Many awards and mementos, collected over decades in science and academia, line the office shelves of Carolyn W. Slayman, Ph.D., but one stands out: a certificate from the Bob Bondurant School of High Performance Driving for excellence in skid control.

Slayman visited the Arizona school on a corporate field trip, donning a full-body racing suit and taking the wheel of some seriously powerful automobiles. In most of the day’s activities—threading a car through traffic cones at speed, for example—Slayman was an average performer. But when it came to pulling out of a skid, she nailed it.

An impressed instructor surmised that Slayman honed this skill on snowy roads in her home state of Maine. But it couldn’t have hurt that Slayman’s demeanor is almost preternaturally calm, an unflappability that serves her well in the demanding, unpredictable role of Deputy Dean for Academic and Scientific Affairs at the School of Medicine. “No two days are alike,” she says. “And you never know what’s coming when an e-mail pops up or the telephone rings.”

In 1995, Slayman became the first woman appointed as a deputy dean at the medical school, and she came well-prepared, having also been the first woman to head a department when she was named chair of the Department of Human Genetics (now Genetics) in 1984.

Slayman has witnessed a sea change in the status of women in science and medicine since the late 1950s, when she enrolled at The Rockefeller University for doctoral studies.

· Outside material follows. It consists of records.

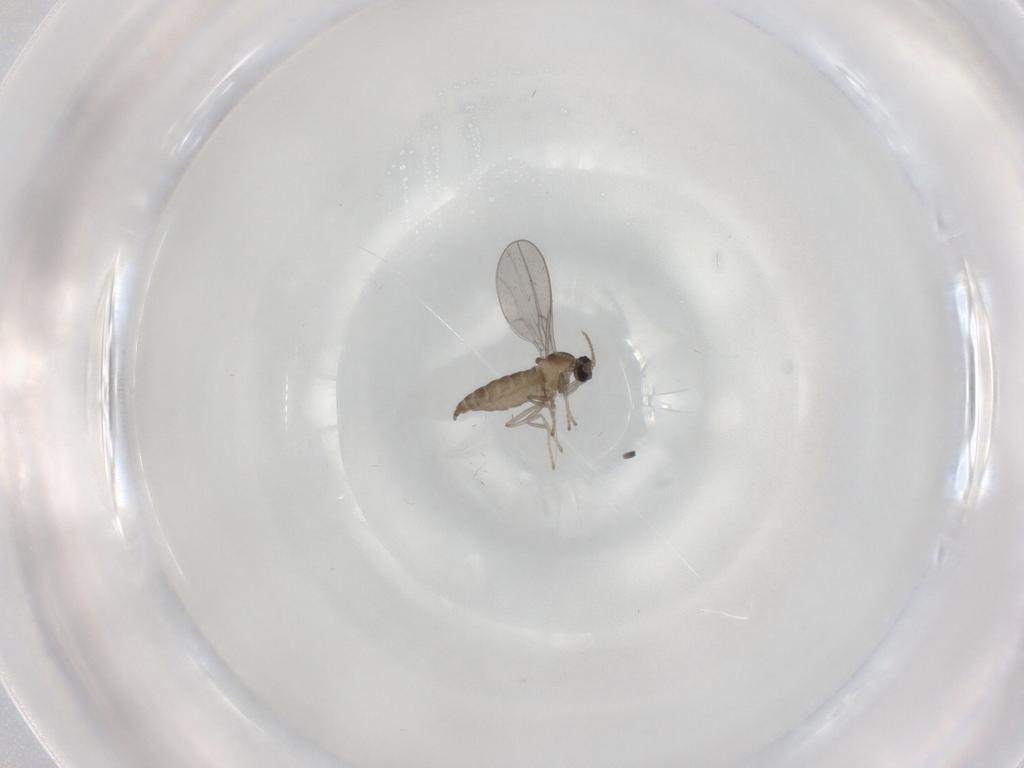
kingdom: Animalia
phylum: Arthropoda
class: Insecta
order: Diptera
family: Cecidomyiidae
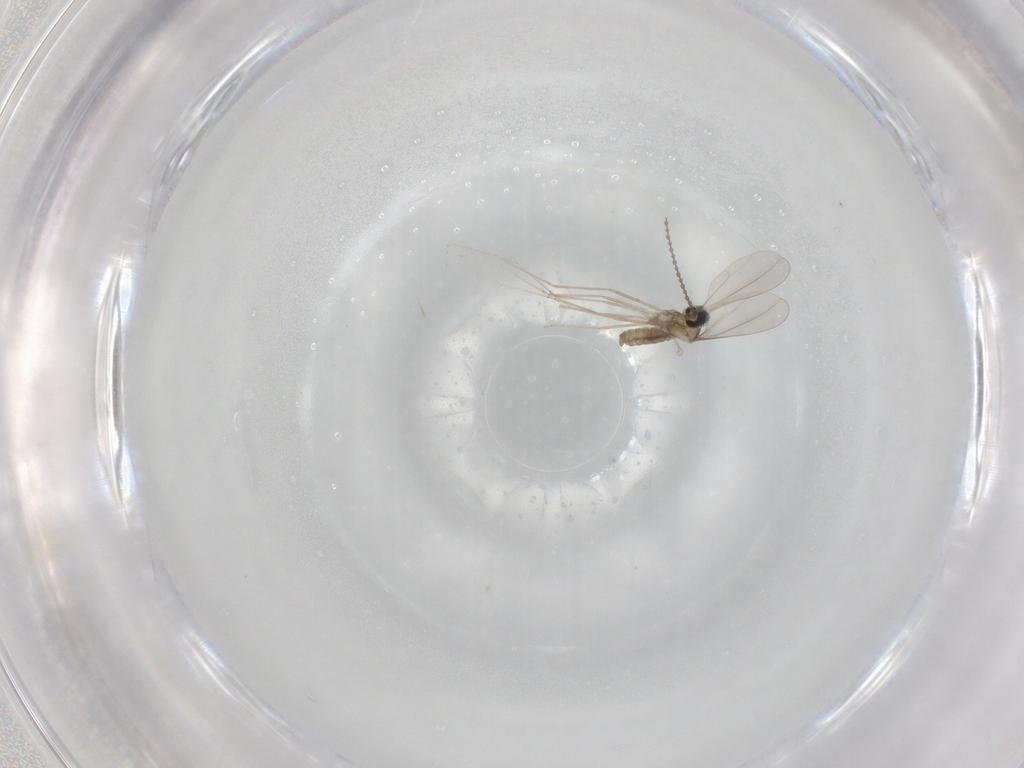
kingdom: Animalia
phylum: Arthropoda
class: Insecta
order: Diptera
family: Cecidomyiidae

In those days, each entering class at Rockefeller, hand-picked by Detlev Bronk, Ph.D., the University’s president, had 14 men and one woman. When asked at a question-and-answer session for new students why this 14:1 ratio persisted, Bronk coolly replied, “Because that’s the right number.” At Yale today, women make up a third of the total medical faculty, and since 1998, there have been more women than men in each entering medical school class.

The changes in biomedical science have been no less dramatic. Having graduated from Swarthmore College just five years after Watson and Crick’s landmark paper on the structure of DNA, Slayman, also Sterling Professor of Genetics and professor of cellular and molecular physiology, has enjoyed helping to create a gene-sequencing facility at Yale’s West Campus that can generate the equivalent of 300 complete human genomes per month, “opening up thinking in ways people couldn’t have begun to imagine even a few years ago.” Imaging techniques, from microscopes that bring a cell’s individual proteins into view to scanners that map out functions in the living human brain, have transformed the scientific landscape. And through it all, once-impenetrable walls between fields and departments have tumbled down, as research became an increasingly multidisciplinary endeavor, “driven,” Slayman emphasizes, “by the science itself, not declared from above.”

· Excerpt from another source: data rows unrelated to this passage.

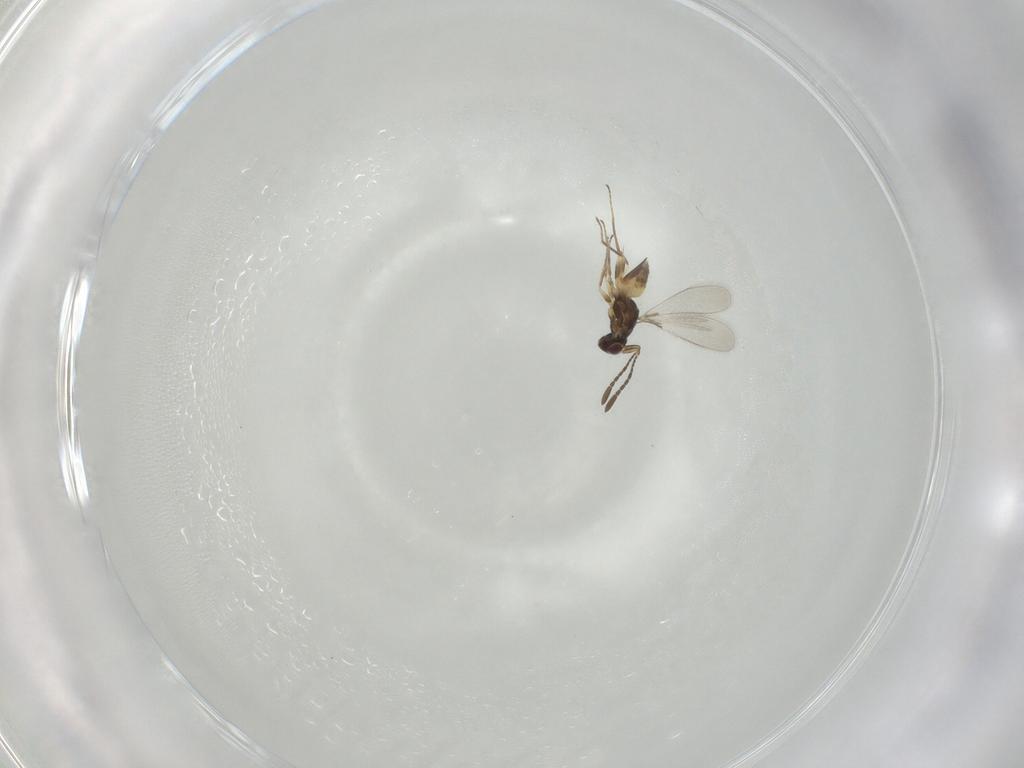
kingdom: Animalia
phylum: Arthropoda
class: Insecta
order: Hymenoptera
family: Mymaridae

But for all the momentum toward “big science,” Slayman believes that scientists will always form working units on a human scale, never relinquishing “the ability to talk around a table.” She sees her role as one of “balancing resources and possibilities,” providing individual teams with the wherewithal to succeed while also playing matchmaker, urging researchers to “reach out, interact, communicate, collaborate,” to make an academic whole bigger than the sum of its parts.

“There are 1,212 really smart people on our faculty doing important things, so there are bound to be problems,” Slayman says. “But there’s also a constant, positive ferment—good things coming from all directions.”